Where in literary history do you see literatures, populations, or
modes of expression that have been marginalized? Explain.
E. You have encountered several modern critical approaches during your study for the Master of Arts degree (such as feminist, psychological, Marxist, and historical). We are interested in knowing how you move from an understanding of the theory to its practical application in the classroom.

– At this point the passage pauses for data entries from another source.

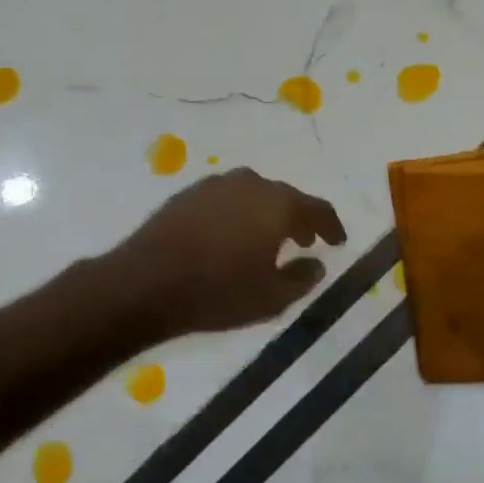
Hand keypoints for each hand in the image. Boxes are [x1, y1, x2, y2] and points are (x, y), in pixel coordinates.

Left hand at [105, 169, 347, 338]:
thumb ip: (302, 279)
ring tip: (267, 240)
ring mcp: (215, 185)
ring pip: (253, 195)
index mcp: (278, 204)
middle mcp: (250, 184)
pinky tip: (230, 237)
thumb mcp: (271, 298)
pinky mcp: (188, 193)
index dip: (331, 226)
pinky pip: (225, 200)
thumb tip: (316, 263)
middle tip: (304, 241)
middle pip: (284, 197)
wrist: (146, 282)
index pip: (317, 208)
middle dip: (298, 219)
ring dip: (266, 214)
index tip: (337, 241)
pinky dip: (237, 214)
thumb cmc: (218, 292)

Discuss how you could integrate one or two modern critical approaches into the teaching of two texts drawn from two different historical periods.
- Does the writer
understand the critical issues raised by the question?
- Is the writer
familiar with other theoretical or critical texts than the one cited
in the question?
- Has the writer
demonstrated breadth of knowledge of texts without becoming superficial?
- Has the writer
selected examples from more than one historical time period?
- Is the essay
coherent and organized?
- Does the writer
indicate the ability to pay close attention to details when analyzing
texts?
- Have all parts
of the question been considered?
- Are there
a minimum of grammar and style problems?
- Take time
to read the question carefully and understand what is being
asked.
- Take time
to plan your response, including the formulation of a proposition
and at least a rough outline of the essay's principal parts
and the chief examples you will use.
- Answer
all parts of the question.
- It is
not necessary to repeat the question, but be sure to address
the issues raised and to place them in a theoretical context.
- Tie your
examples to critical issues.
- Demonstrate
understanding of key critical terms used in the question.
- One way
to demonstrate breadth of knowledge of texts is to construct
a paragraph that presents a series of examples.
- Be sure
to discuss at least two texts (from two different historical
periods) in some detail.
- Avoid
vague language and broad, unsupported generalizations.
- Avoid
retelling stories, plots, or narratives.
- And don't
forget to
purchase the current edition of M.H. Abrams' A Glossary of
Literary Terms. As stated above, the identification questions
in Part I of the examination will be selected from this book.